Like his previous book (reviewed here), The Impeachment of Abraham Lincoln, a counterfactual tour de force, Stephen Carter's Back Channel centers on a crucial moment in American history. This new novel even manages to up the ante: what's at stake is the threat of nuclear war. But while this look behind the scenes of the Cuban Missile Crisis always keeps the all-too-real possibility of that impossible-to-grasp outcome in mind, it does much more as well: Back Channel has enough ideas, angles, and genial provocations to fuel a whole shelf of ordinary novels. It is, in fact, the best book to date by a writer who, not so long ago, was widely regarded as a public intellectual who had leveraged his clout to moonlight in fiction. (Not a REAL novelist, you understand—certainly not a serious practitioner of "literary fiction.") Me? I think of Carter as a novelist who teaches law and has interesting things to say about all kinds of subjects.
Back Channel is a spy novel, a Washington novel, a JFK novel; and the latest installment in Carter's fictional history of "the darker nation." (Readers who've followed Carter closely will also note a particular connection with his book Jericho's Fall.) And because Carter is a chess buff, we get some glimpses of Bobby Fischer (who appears here with all of his quirks and his loathsome obsessions). More centrally, this is a novel about another sort of chess, the province of the legendary Lorenz Niemeyer, a professor at Cornell who teaches a popular course on "Conflict Theory" and advises the White House on nuclear strategy. (For the fictional character Niemeyer, Carter has borrowed traits from some of Niemeyer's real-life counterparts.)

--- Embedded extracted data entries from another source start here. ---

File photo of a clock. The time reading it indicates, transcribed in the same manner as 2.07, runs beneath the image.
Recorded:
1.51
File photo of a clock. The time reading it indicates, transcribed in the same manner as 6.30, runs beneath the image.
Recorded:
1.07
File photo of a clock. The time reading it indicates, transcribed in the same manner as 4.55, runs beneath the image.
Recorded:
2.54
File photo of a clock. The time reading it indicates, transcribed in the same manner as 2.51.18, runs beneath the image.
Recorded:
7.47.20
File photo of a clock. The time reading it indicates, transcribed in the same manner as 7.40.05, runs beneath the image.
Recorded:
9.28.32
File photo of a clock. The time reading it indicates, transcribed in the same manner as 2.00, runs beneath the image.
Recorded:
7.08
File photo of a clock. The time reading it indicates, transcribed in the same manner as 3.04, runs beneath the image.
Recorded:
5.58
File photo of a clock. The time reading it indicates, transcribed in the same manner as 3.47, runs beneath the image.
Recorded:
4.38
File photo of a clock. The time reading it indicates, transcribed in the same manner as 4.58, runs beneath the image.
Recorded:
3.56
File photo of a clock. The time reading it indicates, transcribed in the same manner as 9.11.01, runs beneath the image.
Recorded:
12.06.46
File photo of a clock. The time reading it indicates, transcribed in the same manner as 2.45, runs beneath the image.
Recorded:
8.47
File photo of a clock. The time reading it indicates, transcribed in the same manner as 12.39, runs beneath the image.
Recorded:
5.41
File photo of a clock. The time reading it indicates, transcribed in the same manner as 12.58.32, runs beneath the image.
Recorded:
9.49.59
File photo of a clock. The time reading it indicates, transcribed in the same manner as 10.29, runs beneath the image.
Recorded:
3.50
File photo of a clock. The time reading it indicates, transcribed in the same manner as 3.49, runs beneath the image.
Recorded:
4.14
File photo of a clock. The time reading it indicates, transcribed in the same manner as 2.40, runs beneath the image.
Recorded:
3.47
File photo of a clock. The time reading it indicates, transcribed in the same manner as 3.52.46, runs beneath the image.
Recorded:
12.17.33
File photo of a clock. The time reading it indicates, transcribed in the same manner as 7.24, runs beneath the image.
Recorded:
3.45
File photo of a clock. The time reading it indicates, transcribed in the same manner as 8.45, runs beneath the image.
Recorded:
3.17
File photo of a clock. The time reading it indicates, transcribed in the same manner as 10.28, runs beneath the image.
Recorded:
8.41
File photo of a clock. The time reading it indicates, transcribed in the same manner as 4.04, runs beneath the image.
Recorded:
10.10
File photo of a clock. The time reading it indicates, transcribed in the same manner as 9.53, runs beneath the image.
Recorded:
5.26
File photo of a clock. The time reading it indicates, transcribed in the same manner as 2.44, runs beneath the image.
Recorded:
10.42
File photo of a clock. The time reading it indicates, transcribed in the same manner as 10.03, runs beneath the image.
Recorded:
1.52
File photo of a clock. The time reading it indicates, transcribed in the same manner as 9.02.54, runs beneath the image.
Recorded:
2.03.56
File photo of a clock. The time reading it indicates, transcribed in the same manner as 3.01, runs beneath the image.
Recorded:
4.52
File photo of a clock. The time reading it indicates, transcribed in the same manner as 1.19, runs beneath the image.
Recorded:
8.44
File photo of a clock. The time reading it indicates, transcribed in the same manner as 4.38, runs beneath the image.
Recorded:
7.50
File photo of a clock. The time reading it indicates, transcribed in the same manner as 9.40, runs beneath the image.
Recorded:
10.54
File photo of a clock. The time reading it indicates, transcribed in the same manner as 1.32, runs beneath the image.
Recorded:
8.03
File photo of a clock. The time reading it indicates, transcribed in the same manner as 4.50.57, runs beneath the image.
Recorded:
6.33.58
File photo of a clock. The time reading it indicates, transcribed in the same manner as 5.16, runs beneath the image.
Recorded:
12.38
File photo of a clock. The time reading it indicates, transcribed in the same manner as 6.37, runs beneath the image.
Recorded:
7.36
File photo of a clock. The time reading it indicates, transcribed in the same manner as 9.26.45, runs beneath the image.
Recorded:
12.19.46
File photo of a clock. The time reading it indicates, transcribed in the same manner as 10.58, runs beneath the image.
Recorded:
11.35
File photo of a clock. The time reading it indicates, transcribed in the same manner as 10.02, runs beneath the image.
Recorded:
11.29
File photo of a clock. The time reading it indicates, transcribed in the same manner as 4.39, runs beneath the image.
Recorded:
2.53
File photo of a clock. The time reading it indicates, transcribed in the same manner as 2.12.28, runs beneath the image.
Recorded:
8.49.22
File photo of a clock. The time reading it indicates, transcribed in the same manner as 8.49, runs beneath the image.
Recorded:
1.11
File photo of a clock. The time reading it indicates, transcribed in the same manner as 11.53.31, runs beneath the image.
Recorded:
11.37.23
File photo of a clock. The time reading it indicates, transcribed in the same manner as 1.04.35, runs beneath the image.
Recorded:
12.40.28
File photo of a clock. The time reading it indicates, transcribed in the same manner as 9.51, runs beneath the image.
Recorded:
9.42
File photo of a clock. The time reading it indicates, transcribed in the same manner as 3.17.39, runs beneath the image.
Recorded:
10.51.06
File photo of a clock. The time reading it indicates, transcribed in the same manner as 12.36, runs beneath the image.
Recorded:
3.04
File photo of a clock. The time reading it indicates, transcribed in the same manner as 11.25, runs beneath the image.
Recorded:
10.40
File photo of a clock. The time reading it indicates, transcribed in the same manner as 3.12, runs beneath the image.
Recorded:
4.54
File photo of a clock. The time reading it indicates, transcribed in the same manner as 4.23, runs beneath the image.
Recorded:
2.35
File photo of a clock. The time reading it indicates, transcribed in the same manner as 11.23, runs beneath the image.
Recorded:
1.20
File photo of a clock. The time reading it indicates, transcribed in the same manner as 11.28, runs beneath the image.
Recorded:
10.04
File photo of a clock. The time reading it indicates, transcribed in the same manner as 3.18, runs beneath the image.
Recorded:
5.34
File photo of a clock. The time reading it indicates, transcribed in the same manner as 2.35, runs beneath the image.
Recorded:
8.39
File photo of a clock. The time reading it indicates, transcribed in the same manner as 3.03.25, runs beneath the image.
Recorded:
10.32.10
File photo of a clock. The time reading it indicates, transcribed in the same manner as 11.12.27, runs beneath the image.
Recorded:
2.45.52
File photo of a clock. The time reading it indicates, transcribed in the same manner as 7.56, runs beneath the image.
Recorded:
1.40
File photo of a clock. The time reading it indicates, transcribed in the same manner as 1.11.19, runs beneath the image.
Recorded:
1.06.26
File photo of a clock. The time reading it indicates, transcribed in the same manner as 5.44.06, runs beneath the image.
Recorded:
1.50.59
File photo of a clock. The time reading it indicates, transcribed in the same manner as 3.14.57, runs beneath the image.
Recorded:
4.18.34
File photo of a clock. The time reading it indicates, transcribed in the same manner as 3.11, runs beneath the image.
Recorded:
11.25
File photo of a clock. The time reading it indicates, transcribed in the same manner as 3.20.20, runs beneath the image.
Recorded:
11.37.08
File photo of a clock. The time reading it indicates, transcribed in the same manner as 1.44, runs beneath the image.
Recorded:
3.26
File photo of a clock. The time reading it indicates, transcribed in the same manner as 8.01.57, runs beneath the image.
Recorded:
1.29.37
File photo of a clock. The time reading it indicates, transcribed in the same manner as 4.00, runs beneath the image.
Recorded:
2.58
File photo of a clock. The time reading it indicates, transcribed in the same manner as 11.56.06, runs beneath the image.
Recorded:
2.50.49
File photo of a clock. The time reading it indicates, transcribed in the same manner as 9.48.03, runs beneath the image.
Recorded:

And Back Channel shares still more with The Impeachment of Abraham Lincoln: a brilliant young black woman as protagonist. Margo Jenson, a 19-year-old student at Cornell (enrolled in Niemeyer's course on "Conflict Theory"), is not a clone of Abigail Canner, the 21-year-old protagonist of The Impeachment of Abraham Lincoln, but—in addition to being smart, attractive, and exceptionally resourceful—both of them are refreshingly plausible as women of their time, not citizens of the 21st century transported for novelistic purposes to earlier, more benighted eras.
How Margo becomes involved, so to speak, with President Kennedy as the "back channel" for secret negotiations with Khrushchev—negotiations intended to avert nuclear war while circumventing interference from hardliners on both sides of the Iron Curtain—is for you to discover as the story unfolds. Suffice it to say that Carter is clear-sighted in his depiction of the hubris, petty maneuvering, cruel detachment, and many other manifestations of original sin bedeviling our Republic, while managing to resist the temptation of self-flattering cynicism, on the one hand, or partisan finger-pointing, on the other.
Carter's uncompromising lucidity is tonic, but Back Channel is also simply a delight to read. (How odd that a book which soberly considers the threat of nuclear annihilation should also be so funny! But we are strange creatures, aren't we?) Do not miss the "Author's Note" and the "Historical Notes and Acknowledgments" at the end, where Carter says a bit about his sources and his calculated departures from the historical record. And one final note: If you savor well-made books, you'll enjoy holding a copy of Back Channel; it comes with a superb retro dust-jacket designed by Oliver Munday.
John Wilson is the editor of Books & Culture.